Schramm raises some doubts about how the empirical linguist can distinguish between sense and reference. The question is one about how to operationalize the distinction to study the two. One way to do so is to test response to sentences containing the two words, for example, the degree of acceptability of the sentence, “Coffins cannot be made of feathers” while the test of the degree of acceptability of referring would be tested by asking a person shown a container made of feathers how acceptable it is to call it a coffin. Our suggestion is that answers to questions of two sorts, or modifications thereof to refine the issue, might give different degrees of acceptability, illustrating the way in which vectors of sense and vectors of reference might fail to match.

On the point Schramm raises about analyticity, Quine has often remarked that there are extreme cases of sentences that we are extremely unlikely to give up. However, I think that Adrienne has found empirical evidence in favor of analyticity, though something short of a proof. Subject’s judgments of extreme degrees of acceptability in extreme cases are more stable than judgments of intermediate degrees. This suggests that there is a psychological basis for judgments of analyticity, extreme acceptability, than other judgments of degrees. In conversation, Quine seemed to agree that the question of the scientific cogency of notions of analyticity should be made empirical. His objection, I believe, was to the traditional view that the distinction is based on a necessarily true a priori principle of demarcation. I prefer to leave the dispute between Quine and Carnap on the issue unresolved, for it appears to me that one was discussing the empirical tenability of analyticity in natural languages and the other the theoretical tenability in an artificial language useful for science.
——
**DIRECTIONS**
1/ In the passage on analyticity above, which judgments are described as more stable than judgments of intermediate degrees?
2/ Name every person mentioned in the passage on analyticity.
3/ Please reproduce the passage on analyticity between "Schramm raises some" and "fail to match.", inclusive.

**DATASET**
——
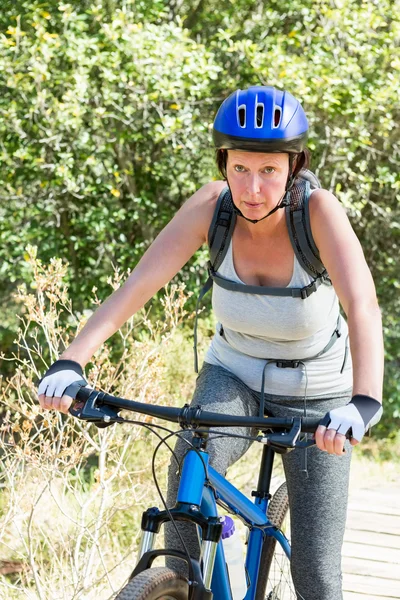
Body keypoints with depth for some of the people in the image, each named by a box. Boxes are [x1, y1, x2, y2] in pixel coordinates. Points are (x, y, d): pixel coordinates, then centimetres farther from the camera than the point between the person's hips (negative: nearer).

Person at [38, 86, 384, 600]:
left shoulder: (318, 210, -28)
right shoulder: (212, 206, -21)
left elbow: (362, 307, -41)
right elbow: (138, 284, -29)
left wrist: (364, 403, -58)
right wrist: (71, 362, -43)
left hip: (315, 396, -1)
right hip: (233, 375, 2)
——
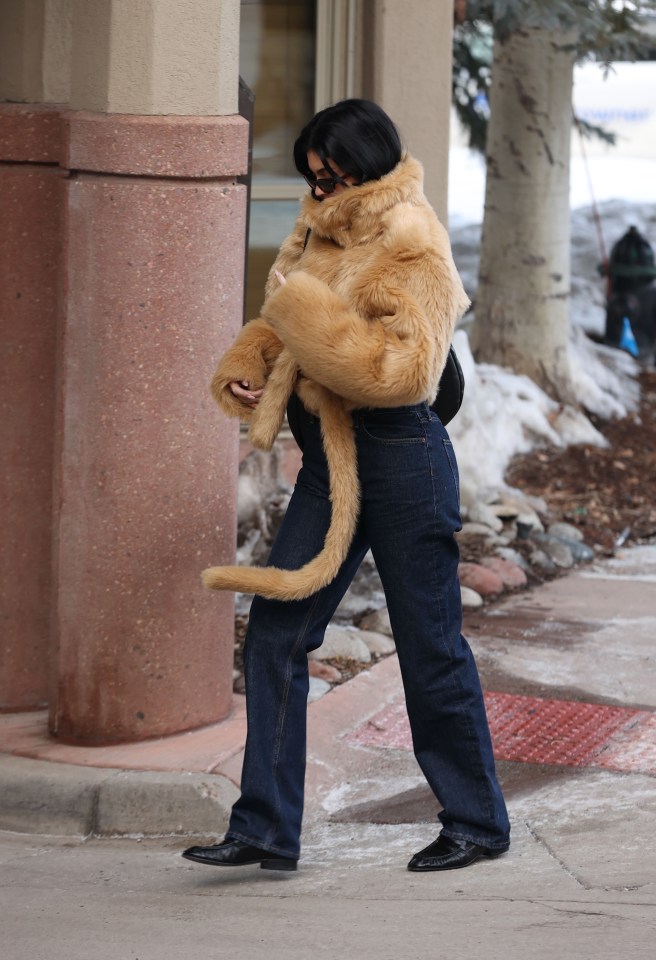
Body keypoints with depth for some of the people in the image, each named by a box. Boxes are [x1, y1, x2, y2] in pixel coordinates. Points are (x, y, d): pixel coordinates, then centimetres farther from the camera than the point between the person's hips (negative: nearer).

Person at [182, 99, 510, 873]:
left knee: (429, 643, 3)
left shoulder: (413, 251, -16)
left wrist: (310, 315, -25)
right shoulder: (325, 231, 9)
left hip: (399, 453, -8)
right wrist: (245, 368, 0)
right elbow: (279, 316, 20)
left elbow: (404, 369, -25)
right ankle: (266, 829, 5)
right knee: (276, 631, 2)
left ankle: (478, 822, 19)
——
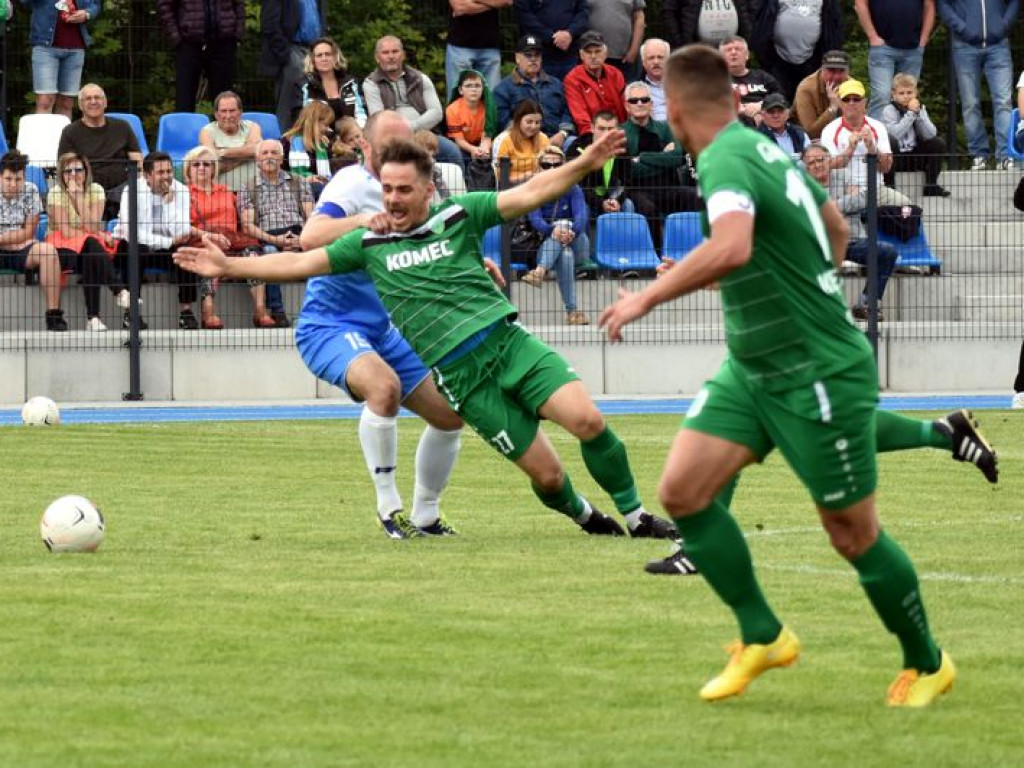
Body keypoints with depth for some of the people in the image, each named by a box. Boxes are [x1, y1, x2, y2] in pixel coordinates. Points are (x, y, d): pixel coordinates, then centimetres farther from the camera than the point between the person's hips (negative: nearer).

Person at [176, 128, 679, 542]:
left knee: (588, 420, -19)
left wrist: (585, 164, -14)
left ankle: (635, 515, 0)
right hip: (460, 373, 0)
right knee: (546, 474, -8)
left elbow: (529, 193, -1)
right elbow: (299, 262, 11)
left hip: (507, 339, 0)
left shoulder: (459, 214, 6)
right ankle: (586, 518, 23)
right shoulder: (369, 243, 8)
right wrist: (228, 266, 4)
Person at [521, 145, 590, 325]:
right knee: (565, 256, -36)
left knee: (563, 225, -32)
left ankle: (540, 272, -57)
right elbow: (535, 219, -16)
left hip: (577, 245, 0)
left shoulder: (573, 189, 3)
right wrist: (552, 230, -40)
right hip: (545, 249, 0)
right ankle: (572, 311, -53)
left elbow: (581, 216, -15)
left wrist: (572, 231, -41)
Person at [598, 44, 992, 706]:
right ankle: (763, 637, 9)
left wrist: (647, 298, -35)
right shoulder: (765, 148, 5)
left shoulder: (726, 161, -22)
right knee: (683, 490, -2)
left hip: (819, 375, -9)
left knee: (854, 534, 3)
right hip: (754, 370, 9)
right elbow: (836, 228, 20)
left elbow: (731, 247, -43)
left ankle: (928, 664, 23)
——
**TASK SOLUTIONS**
1/ Subjects' judgments of extreme degrees of acceptability in extreme cases.

2/ Schramm, Quine, Adrienne, Carnap

3/
Schramm raises some doubts about how the empirical linguist can distinguish between sense and reference. The question is one about how to operationalize the distinction to study the two. One way to do so is to test response to sentences containing the two words, for example, the degree of acceptability of the sentence, “Coffins cannot be made of feathers” while the test of the degree of acceptability of referring would be tested by asking a person shown a container made of feathers how acceptable it is to call it a coffin. Our suggestion is that answers to questions of two sorts, or modifications thereof to refine the issue, might give different degrees of acceptability, illustrating the way in which vectors of sense and vectors of reference might fail to match.